• **Extracted material**:
________________________

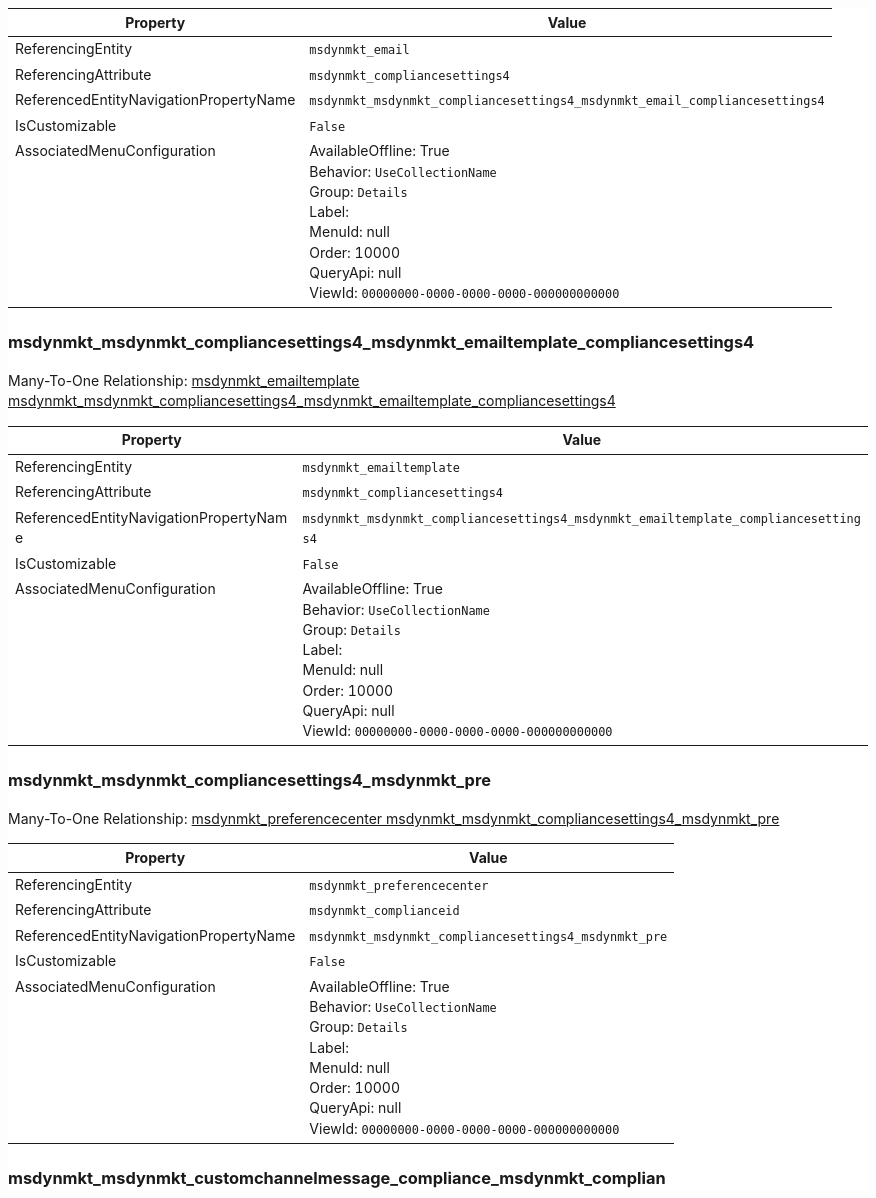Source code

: |Property|Value|
|---|---|
|ReferencingEntity|`msdynmkt_email`|
|ReferencingAttribute|`msdynmkt_compliancesettings4`|
|ReferencedEntityNavigationPropertyName|`msdynmkt_msdynmkt_compliancesettings4_msdynmkt_email_compliancesettings4`|
|IsCustomizable|`False`|
|AssociatedMenuConfiguration|AvailableOffline: True<br />Behavior: `UseCollectionName`<br />Group: `Details`<br />Label: <br />MenuId: null<br />Order: 10000<br />QueryApi: null<br />ViewId: `00000000-0000-0000-0000-000000000000`|

### <a name="BKMK_msdynmkt_msdynmkt_compliancesettings4_msdynmkt_emailtemplate_compliancesettings4"></a> msdynmkt_msdynmkt_compliancesettings4_msdynmkt_emailtemplate_compliancesettings4

Many-To-One Relationship: [msdynmkt_emailtemplate msdynmkt_msdynmkt_compliancesettings4_msdynmkt_emailtemplate_compliancesettings4](msdynmkt_emailtemplate.md#BKMK_msdynmkt_msdynmkt_compliancesettings4_msdynmkt_emailtemplate_compliancesettings4)

|Property|Value|
|---|---|
|ReferencingEntity|`msdynmkt_emailtemplate`|
|ReferencingAttribute|`msdynmkt_compliancesettings4`|
|ReferencedEntityNavigationPropertyName|`msdynmkt_msdynmkt_compliancesettings4_msdynmkt_emailtemplate_compliancesettings4`|
|IsCustomizable|`False`|
|AssociatedMenuConfiguration|AvailableOffline: True<br />Behavior: `UseCollectionName`<br />Group: `Details`<br />Label: <br />MenuId: null<br />Order: 10000<br />QueryApi: null<br />ViewId: `00000000-0000-0000-0000-000000000000`|

### <a name="BKMK_msdynmkt_msdynmkt_compliancesettings4_msdynmkt_pre"></a> msdynmkt_msdynmkt_compliancesettings4_msdynmkt_pre

Many-To-One Relationship: [msdynmkt_preferencecenter msdynmkt_msdynmkt_compliancesettings4_msdynmkt_pre](msdynmkt_preferencecenter.md#BKMK_msdynmkt_msdynmkt_compliancesettings4_msdynmkt_pre)

|Property|Value|
|---|---|
|ReferencingEntity|`msdynmkt_preferencecenter`|
|ReferencingAttribute|`msdynmkt_complianceid`|
|ReferencedEntityNavigationPropertyName|`msdynmkt_msdynmkt_compliancesettings4_msdynmkt_pre`|
|IsCustomizable|`False`|
|AssociatedMenuConfiguration|AvailableOffline: True<br />Behavior: `UseCollectionName`<br />Group: `Details`<br />Label: <br />MenuId: null<br />Order: 10000<br />QueryApi: null<br />ViewId: `00000000-0000-0000-0000-000000000000`|

### <a name="BKMK_msdynmkt_msdynmkt_customchannelmessage_compliance_msdynmkt_complian"></a> msdynmkt_msdynmkt_customchannelmessage_compliance_msdynmkt_complian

________________________

• **Written task**:
Rewrite the text lines in the records above as a numbered list, skipping blank lines. Leave the pictures out of your answer.

• **Finished exercise**:
1. Source code
2. : |Property|Value|
3. |---|---|
4. |ReferencingEntity|`msdynmkt_email`|
5. |ReferencingAttribute|`msdynmkt_compliancesettings4`|
6. |ReferencedEntityNavigationPropertyName|`msdynmkt_msdynmkt_compliancesettings4_msdynmkt_email_compliancesettings4`|
7. |IsCustomizable|`False`|
8. |AssociatedMenuConfiguration|AvailableOffline: True<br />Behavior: `UseCollectionName`<br />Group: `Details`<br />Label: <br />MenuId: null<br />Order: 10000<br />QueryApi: null<br />ViewId: `00000000-0000-0000-0000-000000000000`|
9. ### <a name="BKMK_msdynmkt_msdynmkt_compliancesettings4_msdynmkt_emailtemplate_compliancesettings4"></a> msdynmkt_msdynmkt_compliancesettings4_msdynmkt_emailtemplate_compliancesettings4
10. Many-To-One Relationship: [msdynmkt_emailtemplate msdynmkt_msdynmkt_compliancesettings4_msdynmkt_emailtemplate_compliancesettings4](msdynmkt_emailtemplate.md#BKMK_msdynmkt_msdynmkt_compliancesettings4_msdynmkt_emailtemplate_compliancesettings4)
11. |Property|Value|
12. |---|---|
13. |ReferencingEntity|`msdynmkt_emailtemplate`|
14. |ReferencingAttribute|`msdynmkt_compliancesettings4`|
15. |ReferencedEntityNavigationPropertyName|`msdynmkt_msdynmkt_compliancesettings4_msdynmkt_emailtemplate_compliancesettings4`|
16. |IsCustomizable|`False`|
17. |AssociatedMenuConfiguration|AvailableOffline: True<br />Behavior: `UseCollectionName`<br />Group: `Details`<br />Label: <br />MenuId: null<br />Order: 10000<br />QueryApi: null<br />ViewId: `00000000-0000-0000-0000-000000000000`|
18. ### <a name="BKMK_msdynmkt_msdynmkt_compliancesettings4_msdynmkt_pre"></a> msdynmkt_msdynmkt_compliancesettings4_msdynmkt_pre
19. Many-To-One Relationship: [msdynmkt_preferencecenter msdynmkt_msdynmkt_compliancesettings4_msdynmkt_pre](msdynmkt_preferencecenter.md#BKMK_msdynmkt_msdynmkt_compliancesettings4_msdynmkt_pre)
20. |Property|Value|
21. |---|---|
22. |ReferencingEntity|`msdynmkt_preferencecenter`|
23. |ReferencingAttribute|`msdynmkt_complianceid`|
24. |ReferencedEntityNavigationPropertyName|`msdynmkt_msdynmkt_compliancesettings4_msdynmkt_pre`|
25. |IsCustomizable|`False`|
26. |AssociatedMenuConfiguration|AvailableOffline: True<br />Behavior: `UseCollectionName`<br />Group: `Details`<br />Label: <br />MenuId: null<br />Order: 10000<br />QueryApi: null<br />ViewId: `00000000-0000-0000-0000-000000000000`|
27. ### <a name="BKMK_msdynmkt_msdynmkt_customchannelmessage_compliance_msdynmkt_complian"></a> msdynmkt_msdynmkt_customchannelmessage_compliance_msdynmkt_complian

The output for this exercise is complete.